Ça se précise ! Je ne fais les choses ni par plaisir ni par désir, mais par besoin. Je pense que la reconnaissance et le succès de mon livre m’ont permis de me sentir légitime pour une future réalisation et pour assumer le regard différent que j’ai d’un thème. J’avais besoin de me prouver cette capacité d’aller jusqu’au bout de mes idées et d’être reconnue pour ça. Mon désir est de réaliser mon premier film en incarnant ce roman et ce personnage.

Parlez-nous «des délices de l’écriture», cette formule singulière, presque gourmande que vous avez déjà évoquée en interview...

C’est autant une jouissance qu’une souffrance qui elle-même, peut très bien faire partie de ces délices ! L’écriture est un écartèlement entre les deux, c’est une introspection, une réflexion, un moment d’isolement profond, une rencontre avec soi-même.

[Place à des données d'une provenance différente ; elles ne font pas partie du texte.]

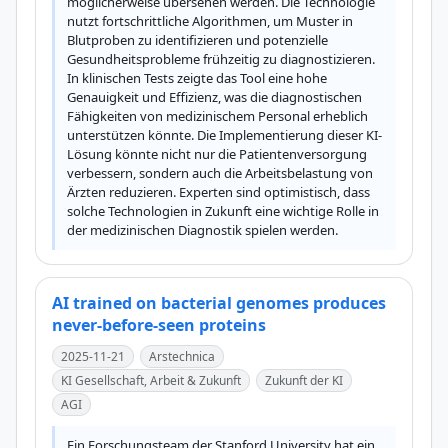
möglicherweise übersehen werden. Die Technologie 
nutzt fortschrittliche Algorithmen, um Muster in 
Blutproben zu identifizieren und potenzielle 
Gesundheitsprobleme frühzeitig zu diagnostizieren. 
In klinischen Tests zeigte das Tool eine hohe 
Genauigkeit und Effizienz, was die diagnostischen 
Fähigkeiten von medizinischem Personal erheblich 
unterstützen könnte. Die Implementierung dieser KI-
Lösung könnte nicht nur die Patientenversorgung 
verbessern, sondern auch die Arbeitsbelastung von 
Ärzten reduzieren. Experten sind optimistisch, dass 
solche Technologien in Zukunft eine wichtige Rolle in 
der medizinischen Diagnostik spielen werden.
AI trained on bacterial genomes produces
never-before-seen proteins
2025-11-21
Arstechnica
KI Gesellschaft, Arbeit & Zukunft
Zukunft der KI
AGI
Ein Forschungsteam der Stanford University hat ein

Ça ouvre des gouffres incroyables et inconnus, et en même temps ça en comble d’autres.

L'écriture permet de se positionner hors du monde réel.

Les délices de l’écriture sont une échappatoire, un moyen de vivre dans un monde parallèle, à la liberté totale qui comble un imaginaire. J’ai mis 6 ans à écrire ce roman, enfermée... Pourtant elles ont été des années d’une rare intensité, que j’ai envie de revivre. J’ai besoin d’écrire les choses, puis de les incarner, sinon j’ai l’impression de ne pas les avoir vécues jusqu’au bout. C’est très addictif.

Vous avez parlé de votre expérience, manipulatrice et rude, avec le réalisateur israélien Amos Gitaï, sur le film «Terre promise». Vous avez dit être prête malgré tout à tourner à nouveau avec lui ?

A l’instar d’un Claude Lelouch, qui laisse les acteurs dans un inconnu au niveau du scénario, pour retrouver la spontanéité, Amos Gitaï pousse ce procédé à son maximum. J’ai signé pour un personnage et un film, et personne ne m’a prévenue (lui en premier !), que rien n’existerait de ce que j’avais lu. Je lui en ai beaucoup voulu. C’est quelqu’un qui manipule l’acteur pour obtenir le résultat qu’il désire, alors que je pensais avoir suffisamment d’expérience pour pouvoir lui donner ce qu’il souhaitait. Je me suis sentie comme un objet plus que comme une artiste. Maintenant je comprends mieux ce processus, tandis que sur le tournage, ne me restait que la frustration. Mais j’ai apprécié Amos avant le tournage comme après... Aujourd’hui j’ai la clé de son fonctionnement. Tout comme un acteur, un réalisateur a parfois besoin de devenir ce qu’il filme. Dans mon parcours artistique, je considère que ce film, «Terre Promise» a été un palier, tout comme «Nikita» et «Sex is comedy». J’en sors aguerrie. 

Vous avez-tourné sur place, en Israël ?

Oui et j’ai pu découvrir ce pays, notamment grâce à la façon de procéder d’Amos, qui m’a laissée seule pendant un mois à Tel-Aviv sans travailler, sans voir personne, sans me prévenir qu'un chauffeur viendrait au bout de quelques semaines me faire visiter Jérusalem, le Mur des Lamentations, le Tombeau du Christ, le Mont des Oliviers… Tout un itinéraire touristique et historique, seule, jusqu’au moment où l'on est venu me chercher pour tourner de nuit dans le désert ! 

Des projets en tant que comédienne ?

Le théâtre est dans mes projets. Je suis cependant concentrée essentiellement sur l’adaptation de mon roman, qui va m’occuper pendant un long moment, de manière obsessionnelle. Je crois pouvoir être enfin mon propre Pygmalion - et avoir la confiance en moi nécessaire pour assumer ce que je sens et ce que je suis.  

(Propos recueillis par Laurent Gahnassia).